USDA had its first chance to lower 2014 yield expectations on Friday, May 9 in its monthly Crop Production and World Agricultural Supply and Demand Estimates (WASDE). But it resisted the urge.
Even with corn planting being behind the five-year average, USDA forecast 2014 corn production a record 13.935 billion bushels, with an average national yield of 165.3 bu./acre. For soybeans, 2014 production is estimated at 3.636 billion bushels (also a record) and the average national yield is pegged at 45.2 bu./acre.
"A lot of people, including me, thought there was no way they would use the 165 bu./acre yield estimate," says Jerry Gulke, president of The Gulke Group.
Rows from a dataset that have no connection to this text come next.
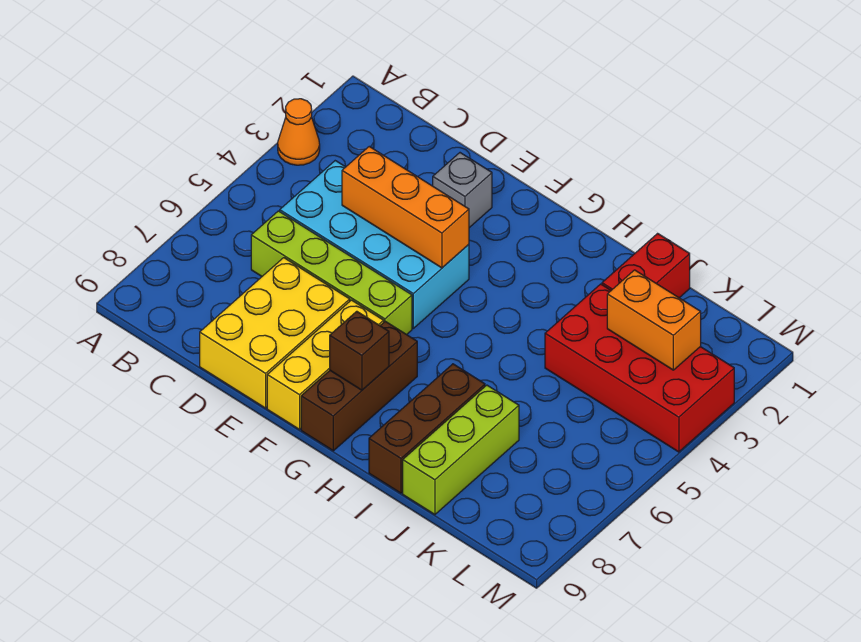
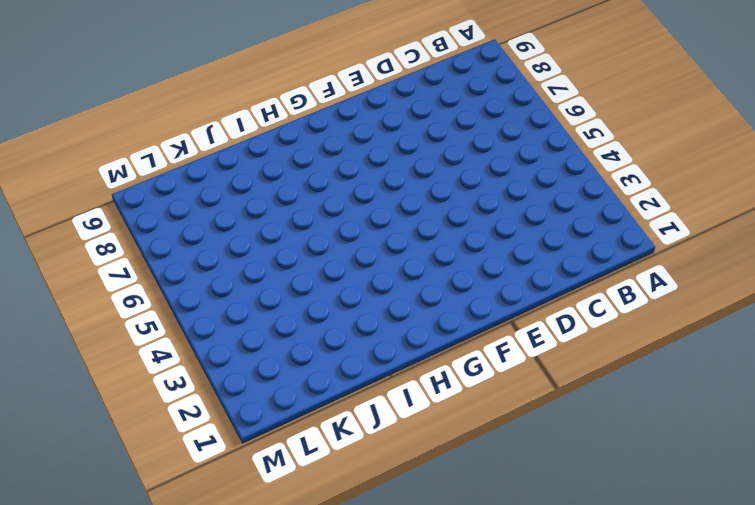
none -> orange 1x1 cone [278,99,320,165]
none -> cyan 2x4 brick [280,161,469,328]
none -> lime 1x4 brick [251,211,412,335]

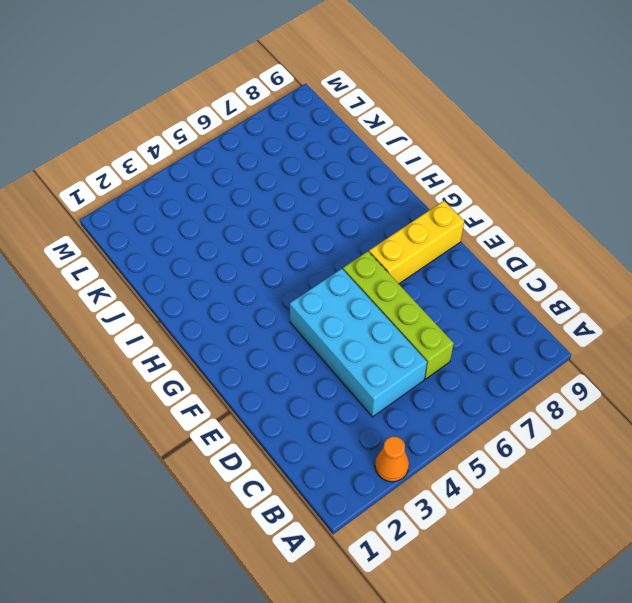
none -> yellow 2x3 brick [200,258,350,408]
none -> grey 1x1 brick [433,153,492,228]
none -> brown 1x3 brick [301,321,417,451]

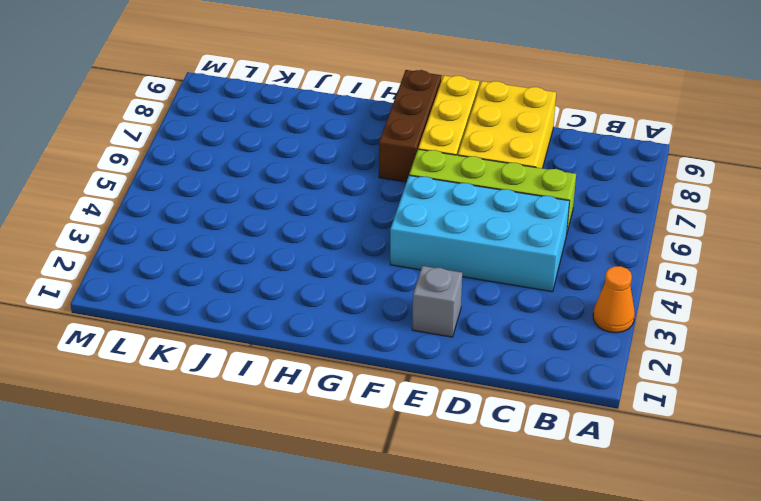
none -> brown 1x3 brick [369,364,485,493]
none -> red 1x2 brick [602,234,690,298]
none -> red 2x4 brick [545,284,734,452]

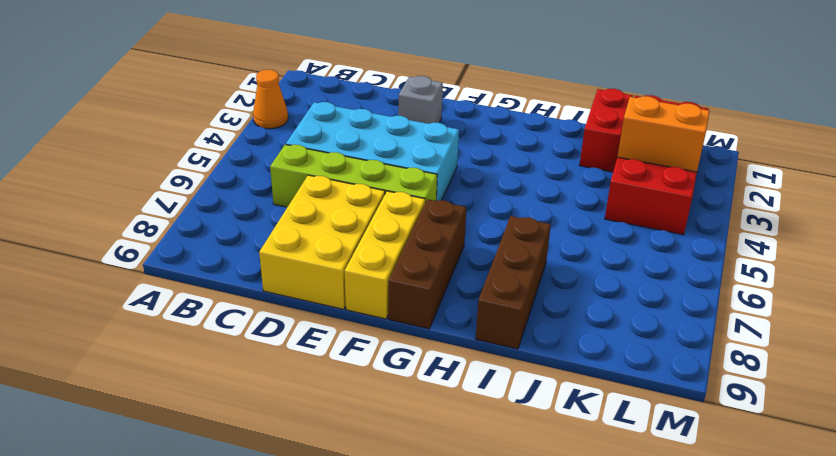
red 2x4 brick [605,95,708,235] -> red 2x4 brick turned to [545,284,734,452]
none -> lime 1x3 brick [403,385,519,515]
none -> orange 1x3 brick [342,147,469,268]
none -> brown 1x1 brick [330,311,389,390]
He says USDA has a history of using trendline yields, as long as 50% of corn planted by May 15.
As of May 4, USDA estimates 29% of the U.S. corn crop is in the ground Last year only 11% of the corn crop was planted by May 4 and the five-year average is 42% by early May. According to 1,400 farmers and ranchers responding to the May 7 Farm Journal Pulse, 48% of corn is planted.
Hear Gulke's full audio analysis:
Corn planting is severely behind in Minnesota, Iowa, Ohio, Wisconsin, Michigan, North Dakota, Pennsylvania and North Carolina, as all are 15 percentage points or more behind average. Yet, farmers in Colorado, Kansas and Missouri are 5 percentage points or more ahead of the average planting pace.
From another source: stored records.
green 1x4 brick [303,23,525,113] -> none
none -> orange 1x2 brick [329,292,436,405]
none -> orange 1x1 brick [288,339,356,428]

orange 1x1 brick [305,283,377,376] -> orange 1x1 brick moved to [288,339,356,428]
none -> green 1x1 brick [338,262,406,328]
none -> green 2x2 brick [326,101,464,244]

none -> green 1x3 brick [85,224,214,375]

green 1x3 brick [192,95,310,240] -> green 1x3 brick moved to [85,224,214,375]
Gulke says since corn planting in the central and southern parts of the Corn Belt are nearly done, the market isn’t strongly reacting to planting delays. "The market is saying they don’t care if we plant the corn in the Dakotas, Minnesota, Wisconsin or Michigan," he says. "We think we’re going to have enough by the I States on south and what gets planted in Minnesota."
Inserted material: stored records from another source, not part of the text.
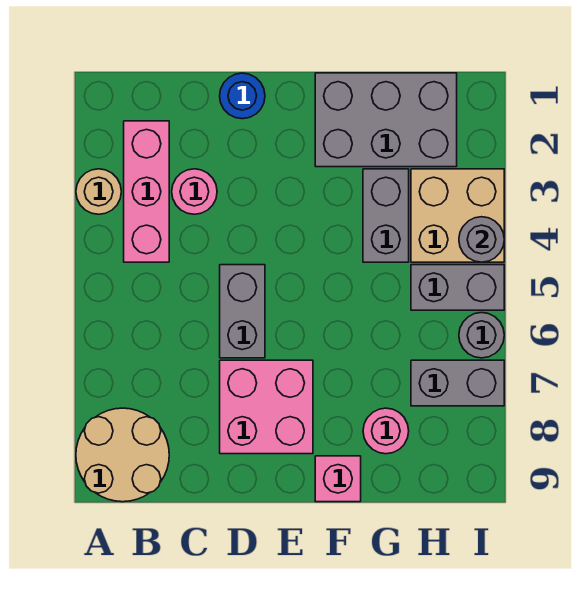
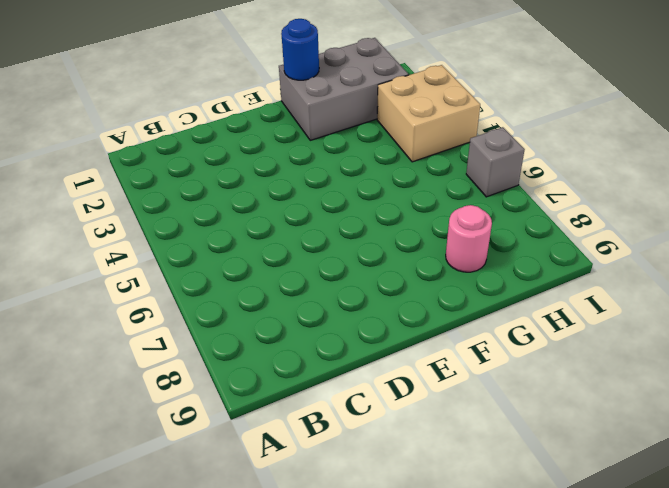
blue 1x1 round brick [281,19,319,80] -> blue 1x1 round brick moved to [220,73,265,119]
grey 1x1 brick [466,127,525,197] -> grey 1x1 round brick [459,313,504,358]
none -> tan 1x1 round brick [76,169,121,214]
none -> tan 2x2 round brick [76,408,169,502]
none -> pink 1x3 brick [124,121,169,262]

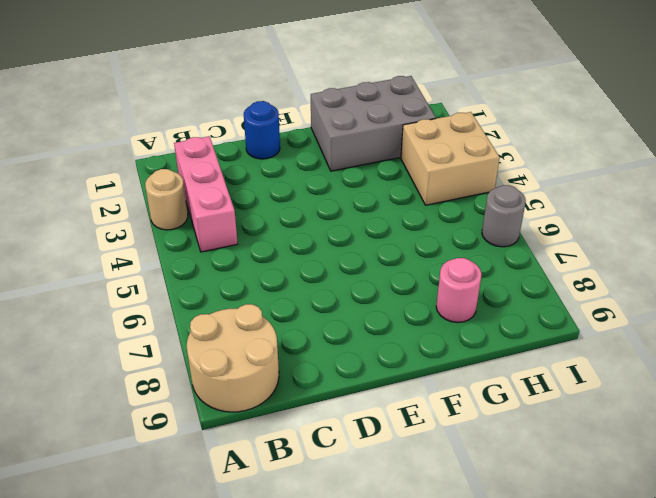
none -> pink 1x1 round brick [172,169,217,214]
none -> grey 1x2 brick [220,265,265,358]
none -> pink 2x2 brick [220,360,313,454]

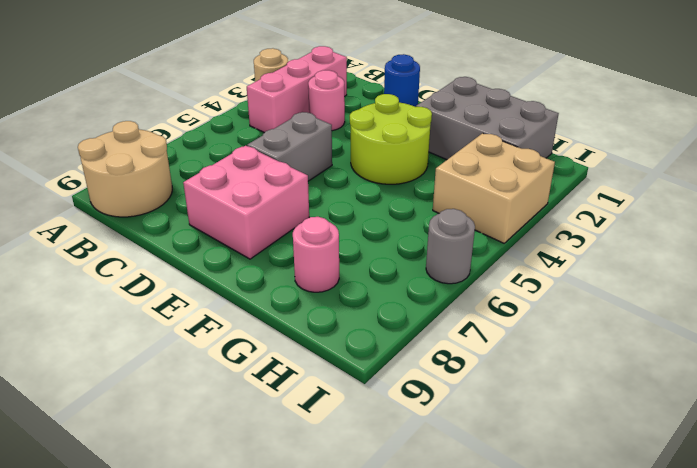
lime 2x2 round brick [350,94,432,184] -> none
none -> pink 1x1 brick [315,456,361,502]
none -> grey 1x2 brick [363,169,409,262]
none -> grey 1x2 brick [411,265,504,310]

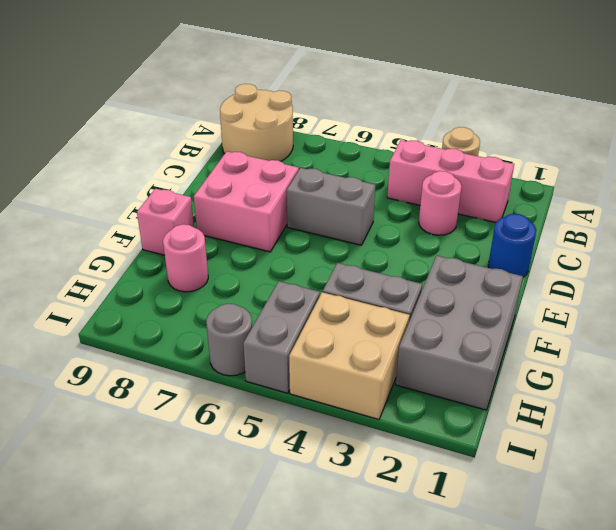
none -> grey 1x2 brick [411,360,504,406]
none -> grey 1x1 round brick [459,217,504,262]

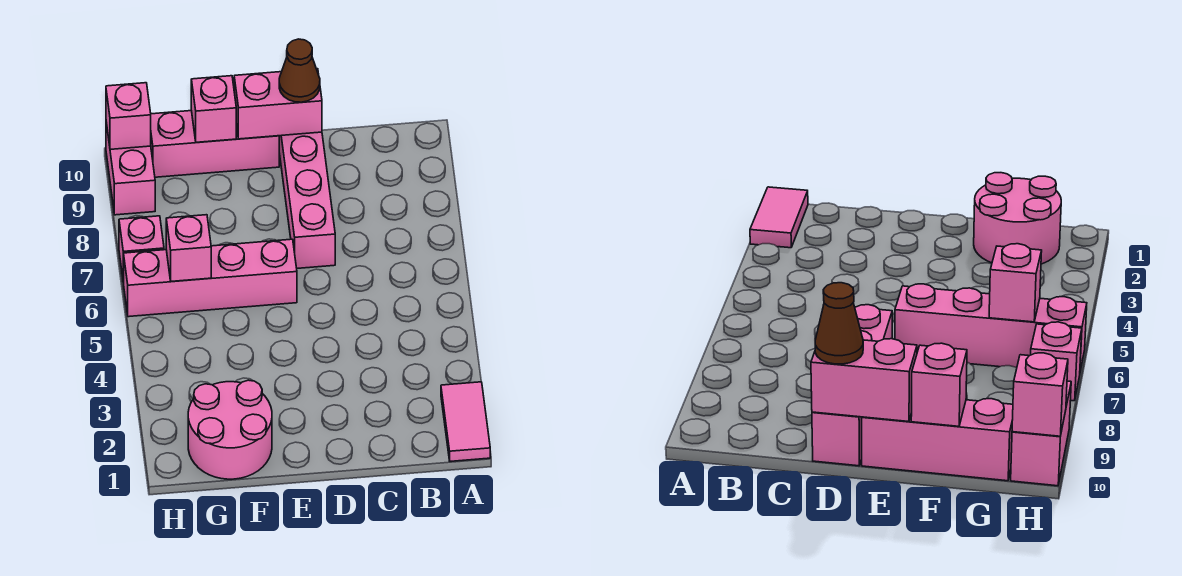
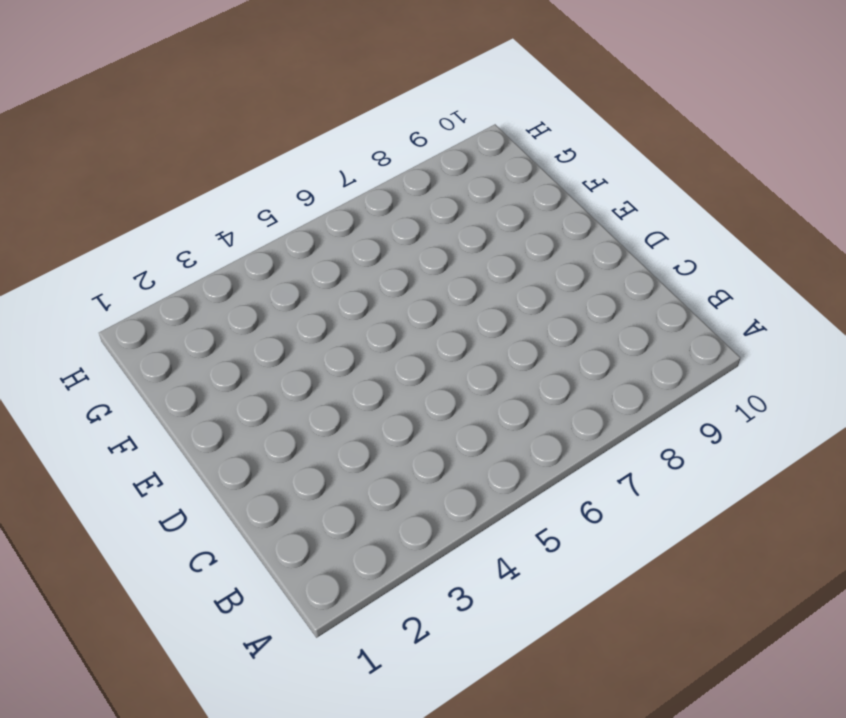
none -> pink 1x2 tile [441,382,490,461]
none -> pink 1x4 brick [279,132,335,268]
none -> pink 1x4 brick [124,239,297,317]

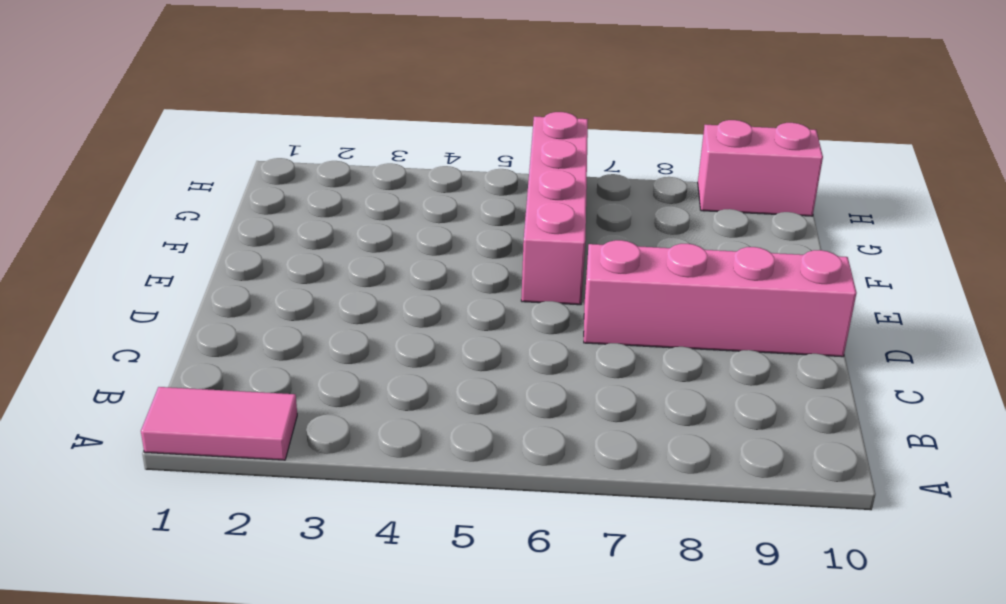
none -> pink 1x3 brick [151,111,279,177]
none -> pink 2x2 round brick [188,380,272,479]
none -> pink 1x1 brick [119,216,164,282]

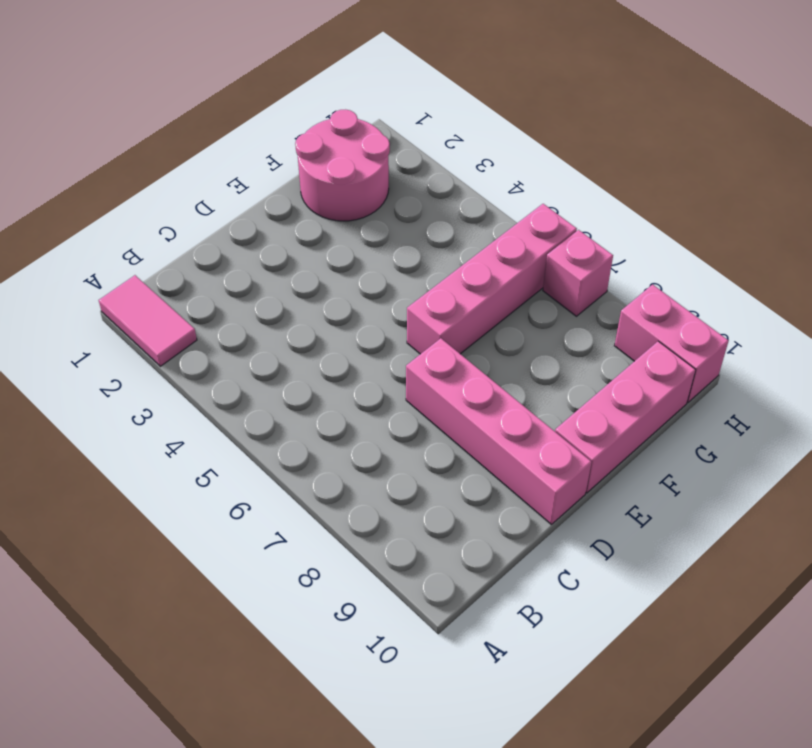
none -> pink 1x2 brick [234,69,322,139]
none -> pink 1x1 brick [191,76,236,142]
none -> pink 1x1 brick [166,215,211,282]

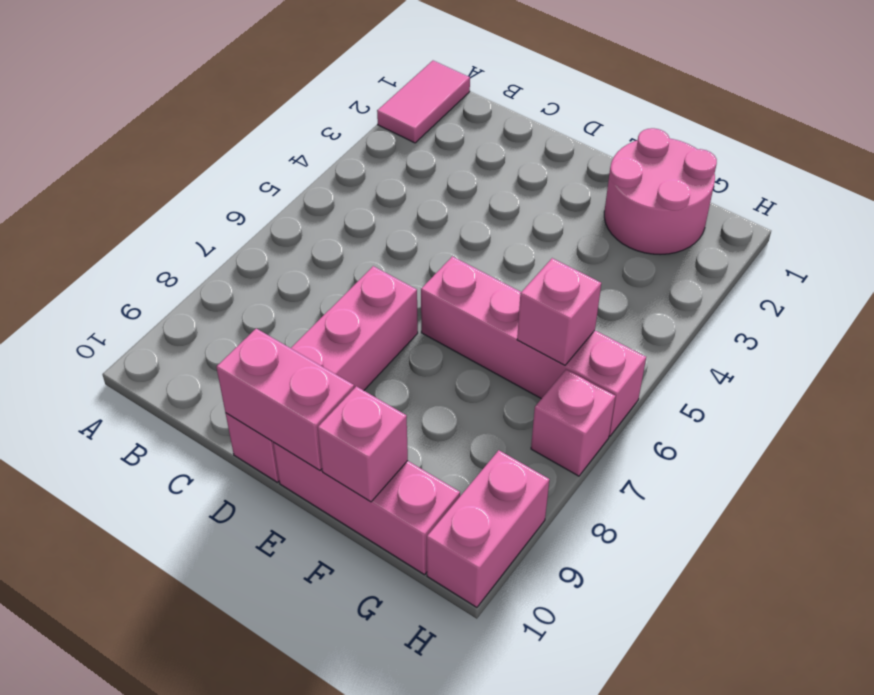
none -> pink 1x1 brick [106,83,151,149]
none -> brown 1x1 cone [279,39,320,102]

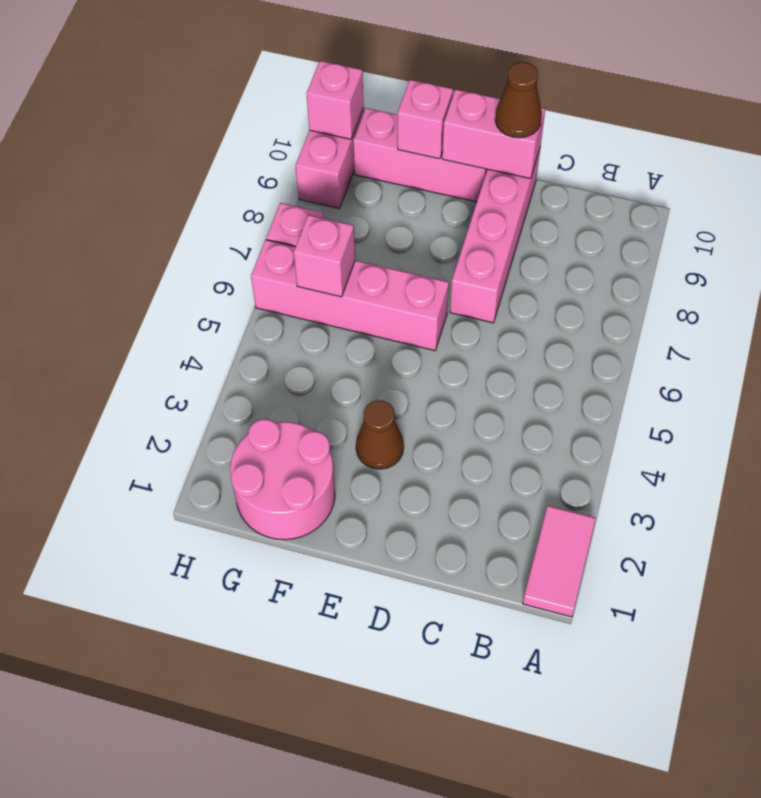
brown 1x1 cone [356,400,404,469] -> none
Another surprise in the report was old-crop demand, Gulke says. USDA lowered the 2013-14 carryout to 1.146 billion bushels. The average analyst estimate was 1.314 billion bushels. He says they increased exports but didn’t significantly change feed and residual or ethanol usage.
Lower demand and higher production leaves the 2014-15 estimated corn ending stocks at 1.7 billion bushels, up 580 million bushels from the projection for 2013-14. With the larger carryout, USDA predicts a season-average farm price of $3.85 to $4.55 per bushel, down from $4.50 to $4.80 per bushel for 2013/14.
For soybeans, U.S. crush for 2014/15 is projected at 1.715 billion bushels, up 20 million from 2013/14. Despite lower prices, soybean meal exports are projected up only slightly with Argentina soybean meal exports accounting for most of the gains in global soybean meal trade.
U.S. soybean exports are projected at 1.625 billion bushels, up 25 million from 2013/14 on record supplies and competitive prices. Despite gains in use, ending stocks for 2014/15 are projected at 330 million bushels, up 200 million from 2013/14. The U.S. season-average soybean price for 2014/15 is forecast to decline to $9.75 to $11.75 per bushel compared with $13.10 per bushel in 2013/14.